(Extracted data entries)
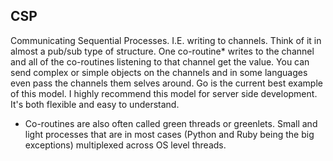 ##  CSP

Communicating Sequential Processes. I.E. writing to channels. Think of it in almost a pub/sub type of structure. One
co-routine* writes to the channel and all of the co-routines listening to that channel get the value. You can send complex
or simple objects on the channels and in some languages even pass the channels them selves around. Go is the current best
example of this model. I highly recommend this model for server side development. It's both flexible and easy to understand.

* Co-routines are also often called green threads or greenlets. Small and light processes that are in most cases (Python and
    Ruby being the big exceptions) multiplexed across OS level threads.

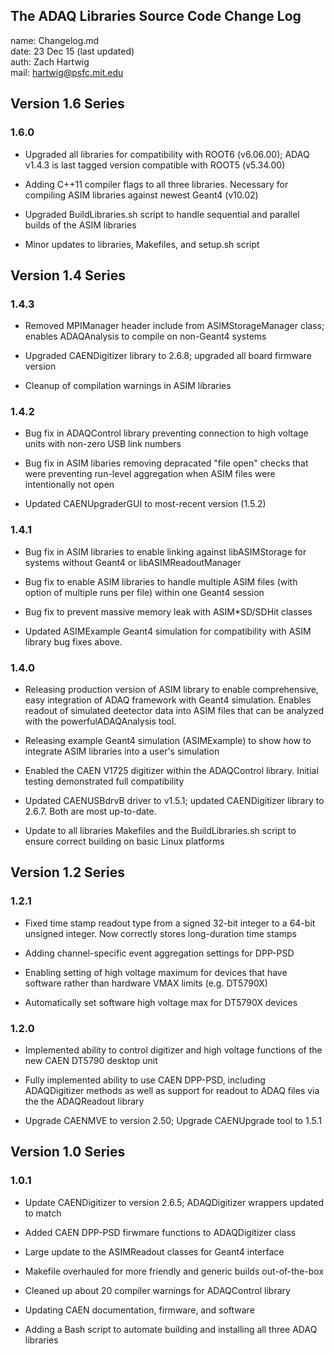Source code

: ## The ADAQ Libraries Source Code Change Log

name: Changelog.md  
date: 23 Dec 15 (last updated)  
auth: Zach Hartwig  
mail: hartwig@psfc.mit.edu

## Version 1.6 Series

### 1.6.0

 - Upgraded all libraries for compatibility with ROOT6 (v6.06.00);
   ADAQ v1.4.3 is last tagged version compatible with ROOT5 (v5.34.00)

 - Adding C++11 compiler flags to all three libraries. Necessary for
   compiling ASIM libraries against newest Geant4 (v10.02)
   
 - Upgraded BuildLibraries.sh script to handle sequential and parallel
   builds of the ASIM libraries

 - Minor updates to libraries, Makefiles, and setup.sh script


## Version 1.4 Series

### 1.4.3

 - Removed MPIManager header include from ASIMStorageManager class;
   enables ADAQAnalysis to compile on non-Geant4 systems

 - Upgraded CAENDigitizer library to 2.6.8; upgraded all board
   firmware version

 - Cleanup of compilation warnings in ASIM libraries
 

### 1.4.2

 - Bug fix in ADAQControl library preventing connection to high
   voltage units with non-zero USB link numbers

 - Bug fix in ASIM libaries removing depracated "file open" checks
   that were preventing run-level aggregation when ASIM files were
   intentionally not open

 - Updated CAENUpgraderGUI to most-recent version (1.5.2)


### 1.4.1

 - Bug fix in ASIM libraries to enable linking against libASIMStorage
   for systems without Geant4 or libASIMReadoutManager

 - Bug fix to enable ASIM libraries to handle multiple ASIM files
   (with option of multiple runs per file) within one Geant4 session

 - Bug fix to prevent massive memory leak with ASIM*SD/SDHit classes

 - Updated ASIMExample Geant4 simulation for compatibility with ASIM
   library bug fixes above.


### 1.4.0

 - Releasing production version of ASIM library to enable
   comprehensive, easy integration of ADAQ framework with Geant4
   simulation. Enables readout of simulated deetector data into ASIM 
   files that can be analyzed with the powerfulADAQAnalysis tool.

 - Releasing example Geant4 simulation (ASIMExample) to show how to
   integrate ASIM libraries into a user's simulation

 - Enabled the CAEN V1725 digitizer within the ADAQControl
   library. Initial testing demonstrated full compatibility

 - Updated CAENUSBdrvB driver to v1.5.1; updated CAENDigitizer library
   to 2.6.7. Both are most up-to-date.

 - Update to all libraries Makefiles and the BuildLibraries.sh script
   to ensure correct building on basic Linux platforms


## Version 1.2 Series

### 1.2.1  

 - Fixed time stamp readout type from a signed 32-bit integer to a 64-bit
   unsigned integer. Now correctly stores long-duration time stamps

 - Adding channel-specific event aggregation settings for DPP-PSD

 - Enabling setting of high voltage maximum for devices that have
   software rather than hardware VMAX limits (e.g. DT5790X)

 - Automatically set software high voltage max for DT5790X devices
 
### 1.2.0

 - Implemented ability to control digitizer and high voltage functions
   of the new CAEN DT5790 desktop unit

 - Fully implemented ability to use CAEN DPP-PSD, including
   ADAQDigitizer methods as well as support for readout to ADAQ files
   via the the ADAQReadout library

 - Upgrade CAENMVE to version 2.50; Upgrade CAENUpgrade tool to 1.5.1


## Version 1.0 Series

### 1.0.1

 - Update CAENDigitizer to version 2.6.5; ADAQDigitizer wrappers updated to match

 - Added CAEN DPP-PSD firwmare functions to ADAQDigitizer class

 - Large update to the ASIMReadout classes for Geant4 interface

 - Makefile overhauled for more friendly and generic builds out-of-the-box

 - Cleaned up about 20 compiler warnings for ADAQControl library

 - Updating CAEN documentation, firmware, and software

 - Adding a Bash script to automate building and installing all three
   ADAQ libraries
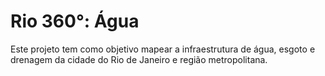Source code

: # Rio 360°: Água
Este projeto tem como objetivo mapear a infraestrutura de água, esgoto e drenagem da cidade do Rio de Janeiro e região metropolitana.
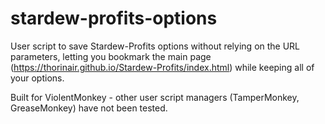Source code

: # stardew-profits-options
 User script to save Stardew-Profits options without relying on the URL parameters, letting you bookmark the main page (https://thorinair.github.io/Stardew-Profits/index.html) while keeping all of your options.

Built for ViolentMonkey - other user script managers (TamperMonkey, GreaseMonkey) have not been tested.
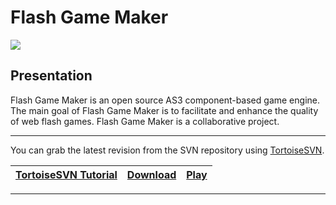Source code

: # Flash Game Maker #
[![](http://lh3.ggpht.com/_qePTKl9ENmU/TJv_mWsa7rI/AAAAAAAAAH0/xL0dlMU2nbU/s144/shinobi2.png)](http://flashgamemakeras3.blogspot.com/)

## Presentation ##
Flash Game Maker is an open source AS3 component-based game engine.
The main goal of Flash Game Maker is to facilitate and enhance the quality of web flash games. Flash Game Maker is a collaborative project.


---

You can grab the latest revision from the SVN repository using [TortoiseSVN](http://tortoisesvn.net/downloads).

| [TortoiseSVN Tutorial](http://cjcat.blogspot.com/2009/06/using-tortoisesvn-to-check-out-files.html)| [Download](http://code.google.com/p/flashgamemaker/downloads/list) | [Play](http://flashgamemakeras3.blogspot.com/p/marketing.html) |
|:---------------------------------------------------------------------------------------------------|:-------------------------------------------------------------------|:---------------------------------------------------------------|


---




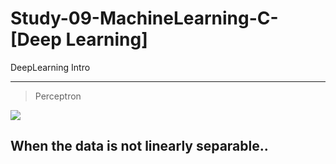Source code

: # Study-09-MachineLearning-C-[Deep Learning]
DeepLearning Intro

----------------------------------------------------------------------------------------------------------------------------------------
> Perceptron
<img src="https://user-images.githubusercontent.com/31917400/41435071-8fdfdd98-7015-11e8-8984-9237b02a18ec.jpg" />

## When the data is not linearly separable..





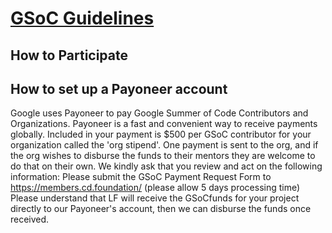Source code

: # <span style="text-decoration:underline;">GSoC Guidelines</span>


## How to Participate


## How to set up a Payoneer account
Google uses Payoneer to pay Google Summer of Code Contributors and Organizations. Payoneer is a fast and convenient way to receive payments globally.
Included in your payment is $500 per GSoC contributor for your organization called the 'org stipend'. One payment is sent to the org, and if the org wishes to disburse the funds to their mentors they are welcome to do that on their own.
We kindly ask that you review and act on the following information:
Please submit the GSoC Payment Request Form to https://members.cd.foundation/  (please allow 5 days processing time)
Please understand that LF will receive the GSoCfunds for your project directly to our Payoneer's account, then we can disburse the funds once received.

== Action item ==
Please reproduce the text of every row above word for word, leaving out the pictures.

== Result for this exercise ==
 ##  CSP

Communicating Sequential Processes. I.E. writing to channels. Think of it in almost a pub/sub type of structure. One
co-routine* writes to the channel and all of the co-routines listening to that channel get the value. You can send complex
or simple objects on the channels and in some languages even pass the channels them selves around. Go is the current best
example of this model. I highly recommend this model for server side development. It's both flexible and easy to understand.

* Co-routines are also often called green threads or greenlets. Small and light processes that are in most cases (Python and
    Ruby being the big exceptions) multiplexed across OS level threads.

Source code

: ## The ADAQ Libraries Source Code Change Log

name: Changelog.md  
date: 23 Dec 15 (last updated)  
auth: Zach Hartwig  
mail: hartwig@psfc.mit.edu

## Version 1.6 Series

### 1.6.0

 - Upgraded all libraries for compatibility with ROOT6 (v6.06.00);
   ADAQ v1.4.3 is last tagged version compatible with ROOT5 (v5.34.00)

 - Adding C++11 compiler flags to all three libraries. Necessary for
   compiling ASIM libraries against newest Geant4 (v10.02)
   
 - Upgraded BuildLibraries.sh script to handle sequential and parallel
   builds of the ASIM libraries

 - Minor updates to libraries, Makefiles, and setup.sh script


## Version 1.4 Series

### 1.4.3

 - Removed MPIManager header include from ASIMStorageManager class;
   enables ADAQAnalysis to compile on non-Geant4 systems

 - Upgraded CAENDigitizer library to 2.6.8; upgraded all board
   firmware version

 - Cleanup of compilation warnings in ASIM libraries
 

### 1.4.2

 - Bug fix in ADAQControl library preventing connection to high
   voltage units with non-zero USB link numbers

 - Bug fix in ASIM libaries removing depracated "file open" checks
   that were preventing run-level aggregation when ASIM files were
   intentionally not open

 - Updated CAENUpgraderGUI to most-recent version (1.5.2)


### 1.4.1

 - Bug fix in ASIM libraries to enable linking against libASIMStorage
   for systems without Geant4 or libASIMReadoutManager

 - Bug fix to enable ASIM libraries to handle multiple ASIM files
   (with option of multiple runs per file) within one Geant4 session

 - Bug fix to prevent massive memory leak with ASIM*SD/SDHit classes

 - Updated ASIMExample Geant4 simulation for compatibility with ASIM
   library bug fixes above.


### 1.4.0

 - Releasing production version of ASIM library to enable
   comprehensive, easy integration of ADAQ framework with Geant4
   simulation. Enables readout of simulated deetector data into ASIM 
   files that can be analyzed with the powerfulADAQAnalysis tool.

 - Releasing example Geant4 simulation (ASIMExample) to show how to
   integrate ASIM libraries into a user's simulation

 - Enabled the CAEN V1725 digitizer within the ADAQControl
   library. Initial testing demonstrated full compatibility

 - Updated CAENUSBdrvB driver to v1.5.1; updated CAENDigitizer library
   to 2.6.7. Both are most up-to-date.

 - Update to all libraries Makefiles and the BuildLibraries.sh script
   to ensure correct building on basic Linux platforms


## Version 1.2 Series

### 1.2.1  

 - Fixed time stamp readout type from a signed 32-bit integer to a 64-bit
   unsigned integer. Now correctly stores long-duration time stamps

 - Adding channel-specific event aggregation settings for DPP-PSD

 - Enabling setting of high voltage maximum for devices that have
   software rather than hardware VMAX limits (e.g. DT5790X)

 - Automatically set software high voltage max for DT5790X devices
 
### 1.2.0

 - Implemented ability to control digitizer and high voltage functions
   of the new CAEN DT5790 desktop unit

 - Fully implemented ability to use CAEN DPP-PSD, including
   ADAQDigitizer methods as well as support for readout to ADAQ files
   via the the ADAQReadout library

 - Upgrade CAENMVE to version 2.50; Upgrade CAENUpgrade tool to 1.5.1


## Version 1.0 Series

### 1.0.1

 - Update CAENDigitizer to version 2.6.5; ADAQDigitizer wrappers updated to match

 - Added CAEN DPP-PSD firwmare functions to ADAQDigitizer class

 - Large update to the ASIMReadout classes for Geant4 interface

 - Makefile overhauled for more friendly and generic builds out-of-the-box

 - Cleaned up about 20 compiler warnings for ADAQControl library

 - Updating CAEN documentation, firmware, and software

 - Adding a Bash script to automate building and installing all three
   ADAQ libraries
Source code

: # Rio 360°: Água
Este projeto tem como objetivo mapear a infraestrutura de água, esgoto e drenagem da cidade do Rio de Janeiro e região metropolitana.
Source code

: # stardew-profits-options
 User script to save Stardew-Profits options without relying on the URL parameters, letting you bookmark the main page (https://thorinair.github.io/Stardew-Profits/index.html) while keeping all of your options.

Built for ViolentMonkey - other user script managers (TamperMonkey, GreaseMonkey) have not been tested.
Source code

: # Flash Game Maker #
[![](http://lh3.ggpht.com/_qePTKl9ENmU/TJv_mWsa7rI/AAAAAAAAAH0/xL0dlMU2nbU/s144/shinobi2.png)](http://flashgamemakeras3.blogspot.com/)

## Presentation ##
Flash Game Maker is an open source AS3 component-based game engine.
The main goal of Flash Game Maker is to facilitate and enhance the quality of web flash games. Flash Game Maker is a collaborative project.


---

You can grab the latest revision from the SVN repository using [TortoiseSVN](http://tortoisesvn.net/downloads).

| [TortoiseSVN Tutorial](http://cjcat.blogspot.com/2009/06/using-tortoisesvn-to-check-out-files.html)| [Download](http://code.google.com/p/flashgamemaker/downloads/list) | [Play](http://flashgamemakeras3.blogspot.com/p/marketing.html) |
|:---------------------------------------------------------------------------------------------------|:-------------------------------------------------------------------|:---------------------------------------------------------------|


---




Source code

: # Study-09-MachineLearning-C-[Deep Learning]
DeepLearning Intro

----------------------------------------------------------------------------------------------------------------------------------------
> Perceptron
<img src="https://user-images.githubusercontent.com/31917400/41435071-8fdfdd98-7015-11e8-8984-9237b02a18ec.jpg" />

## When the data is not linearly separable..





Source code

: # <span style="text-decoration:underline;">GSoC Guidelines</span>


## How to Participate


## How to set up a Payoneer account
Google uses Payoneer to pay Google Summer of Code Contributors and Organizations. Payoneer is a fast and convenient way to receive payments globally.
Included in your payment is $500 per GSoC contributor for your organization called the 'org stipend'. One payment is sent to the org, and if the org wishes to disburse the funds to their mentors they are welcome to do that on their own.
We kindly ask that you review and act on the following information:
Please submit the GSoC Payment Request Form to https://members.cd.foundation/  (please allow 5 days processing time)
Please understand that LF will receive the GSoCfunds for your project directly to our Payoneer's account, then we can disburse the funds once received.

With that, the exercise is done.